» **TASK REQUIREMENTS**: Within the entries below, find the portion that opens with the line containing "applicable law (including" and closes with the line containing "I would like". Retype that portion exactly and only.

——————

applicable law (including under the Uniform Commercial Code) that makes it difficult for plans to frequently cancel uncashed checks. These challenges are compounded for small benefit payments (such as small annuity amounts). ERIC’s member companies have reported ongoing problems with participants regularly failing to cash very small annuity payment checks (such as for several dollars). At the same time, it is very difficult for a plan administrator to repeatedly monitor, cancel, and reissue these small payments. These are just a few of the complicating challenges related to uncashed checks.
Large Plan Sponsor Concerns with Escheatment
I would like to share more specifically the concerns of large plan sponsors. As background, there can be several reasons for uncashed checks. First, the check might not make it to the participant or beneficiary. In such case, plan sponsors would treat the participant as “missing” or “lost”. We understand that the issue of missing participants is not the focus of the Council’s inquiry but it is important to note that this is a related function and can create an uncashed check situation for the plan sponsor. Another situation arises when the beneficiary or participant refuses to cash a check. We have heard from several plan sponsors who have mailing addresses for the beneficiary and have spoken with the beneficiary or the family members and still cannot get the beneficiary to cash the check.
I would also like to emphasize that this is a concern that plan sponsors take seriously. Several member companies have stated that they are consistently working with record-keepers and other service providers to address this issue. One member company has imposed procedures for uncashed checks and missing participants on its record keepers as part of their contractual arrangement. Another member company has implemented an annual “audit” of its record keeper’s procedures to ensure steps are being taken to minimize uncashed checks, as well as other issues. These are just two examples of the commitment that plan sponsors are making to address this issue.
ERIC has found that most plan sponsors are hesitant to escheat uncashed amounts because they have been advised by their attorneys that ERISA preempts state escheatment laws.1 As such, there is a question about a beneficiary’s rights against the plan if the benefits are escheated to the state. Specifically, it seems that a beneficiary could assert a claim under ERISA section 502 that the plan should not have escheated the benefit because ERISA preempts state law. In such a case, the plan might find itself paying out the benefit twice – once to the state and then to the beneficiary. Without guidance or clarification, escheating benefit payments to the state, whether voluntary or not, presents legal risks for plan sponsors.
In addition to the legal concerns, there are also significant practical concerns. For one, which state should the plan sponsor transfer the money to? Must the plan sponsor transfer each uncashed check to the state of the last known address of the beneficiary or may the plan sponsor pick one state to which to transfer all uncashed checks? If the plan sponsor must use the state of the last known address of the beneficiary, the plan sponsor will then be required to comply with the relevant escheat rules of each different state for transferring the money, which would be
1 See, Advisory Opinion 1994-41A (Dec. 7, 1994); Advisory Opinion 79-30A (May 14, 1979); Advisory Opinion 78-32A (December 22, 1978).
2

——————

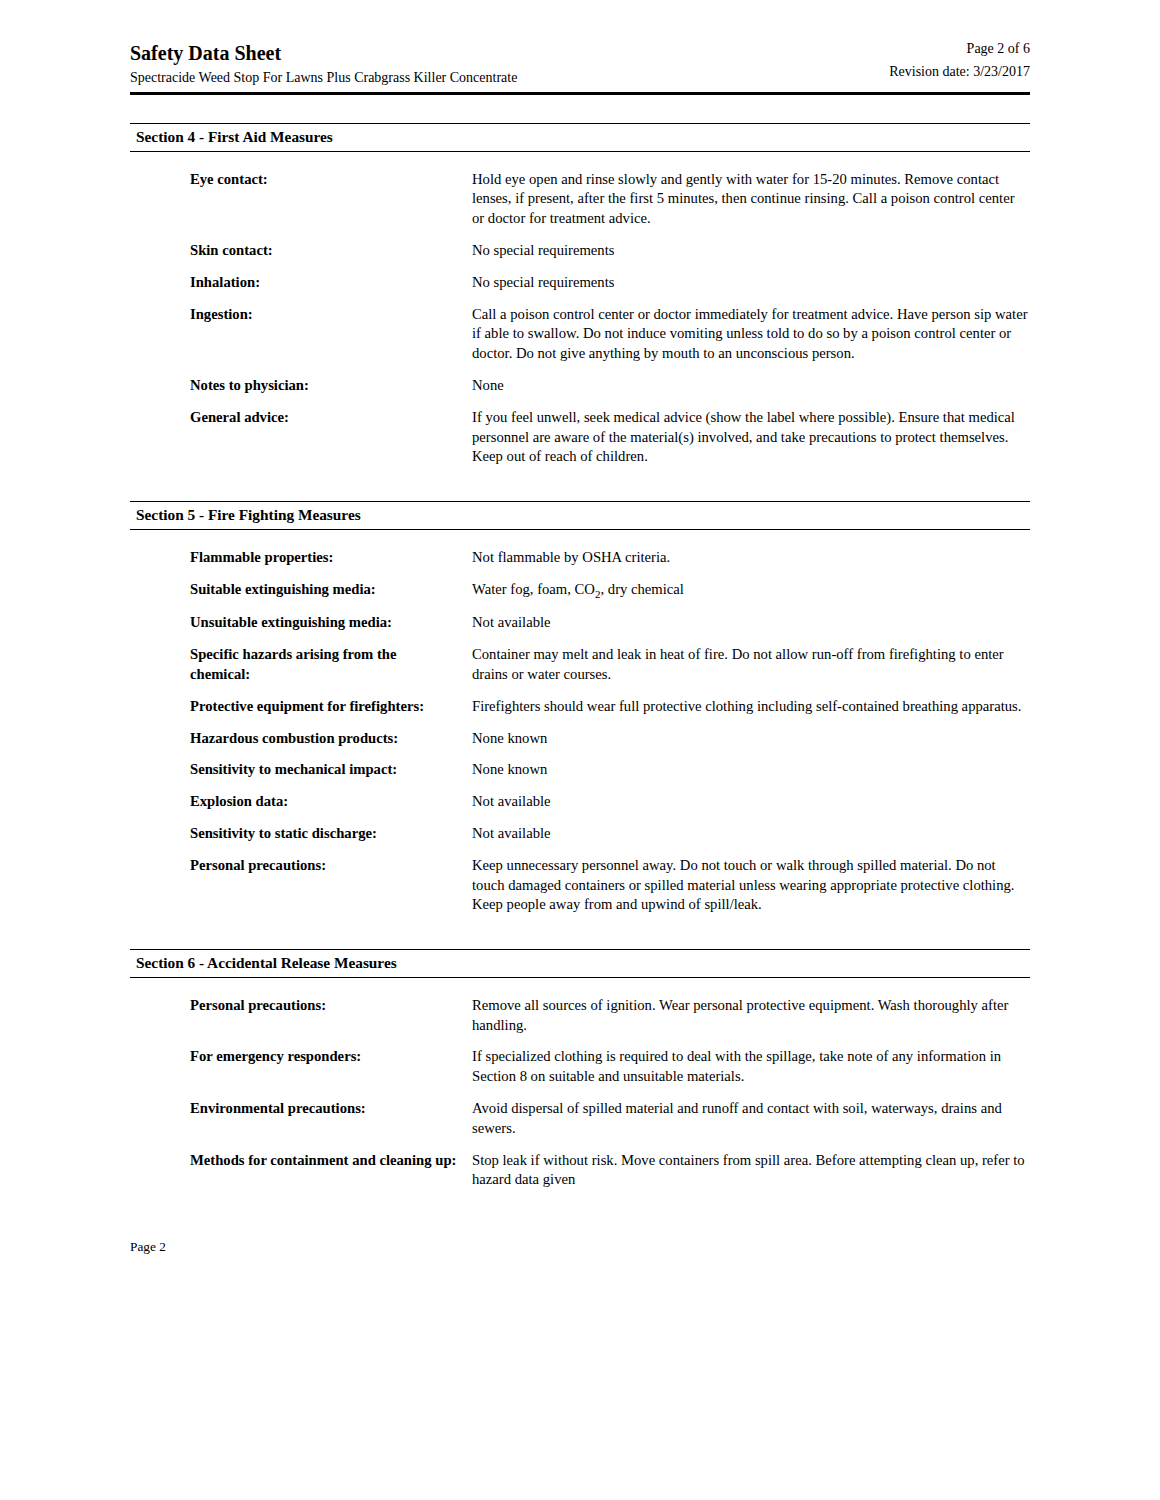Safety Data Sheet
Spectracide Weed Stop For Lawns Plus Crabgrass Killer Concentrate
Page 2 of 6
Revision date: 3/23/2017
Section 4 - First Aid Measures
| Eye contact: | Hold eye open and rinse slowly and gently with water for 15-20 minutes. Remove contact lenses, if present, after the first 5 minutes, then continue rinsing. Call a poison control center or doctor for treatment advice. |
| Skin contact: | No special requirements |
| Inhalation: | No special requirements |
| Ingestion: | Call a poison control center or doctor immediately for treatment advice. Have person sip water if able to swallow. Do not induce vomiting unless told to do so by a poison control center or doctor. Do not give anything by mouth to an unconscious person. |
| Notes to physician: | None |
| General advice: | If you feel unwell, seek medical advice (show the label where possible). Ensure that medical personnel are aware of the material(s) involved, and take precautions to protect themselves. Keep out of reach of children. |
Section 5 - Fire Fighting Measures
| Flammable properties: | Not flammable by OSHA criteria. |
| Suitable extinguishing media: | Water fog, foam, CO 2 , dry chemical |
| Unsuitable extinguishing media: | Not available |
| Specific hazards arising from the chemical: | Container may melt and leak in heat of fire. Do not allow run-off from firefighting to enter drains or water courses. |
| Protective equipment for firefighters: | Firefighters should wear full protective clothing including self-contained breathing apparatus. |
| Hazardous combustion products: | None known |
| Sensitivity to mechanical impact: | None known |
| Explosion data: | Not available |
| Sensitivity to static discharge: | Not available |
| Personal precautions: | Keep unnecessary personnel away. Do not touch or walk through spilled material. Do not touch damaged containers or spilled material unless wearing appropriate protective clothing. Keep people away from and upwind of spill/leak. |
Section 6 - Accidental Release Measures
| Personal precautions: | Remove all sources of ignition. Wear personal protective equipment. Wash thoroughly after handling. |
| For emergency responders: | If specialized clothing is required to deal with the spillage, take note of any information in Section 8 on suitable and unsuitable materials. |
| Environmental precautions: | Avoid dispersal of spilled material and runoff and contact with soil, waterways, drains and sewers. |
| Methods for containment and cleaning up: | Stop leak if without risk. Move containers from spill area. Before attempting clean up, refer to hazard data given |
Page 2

——————

» **RESULT OF THE TASK**:
applicable law (including under the Uniform Commercial Code) that makes it difficult for plans to frequently cancel uncashed checks. These challenges are compounded for small benefit payments (such as small annuity amounts). ERIC’s member companies have reported ongoing problems with participants regularly failing to cash very small annuity payment checks (such as for several dollars). At the same time, it is very difficult for a plan administrator to repeatedly monitor, cancel, and reissue these small payments. These are just a few of the complicating challenges related to uncashed checks.
Large Plan Sponsor Concerns with Escheatment
I would like to share more specifically the concerns of large plan sponsors. As background, there can be several reasons for uncashed checks. First, the check might not make it to the participant or beneficiary. In such case, plan sponsors would treat the participant as “missing” or “lost”. We understand that the issue of missing participants is not the focus of the Council’s inquiry but it is important to note that this is a related function and can create an uncashed check situation for the plan sponsor. Another situation arises when the beneficiary or participant refuses to cash a check. We have heard from several plan sponsors who have mailing addresses for the beneficiary and have spoken with the beneficiary or the family members and still cannot get the beneficiary to cash the check.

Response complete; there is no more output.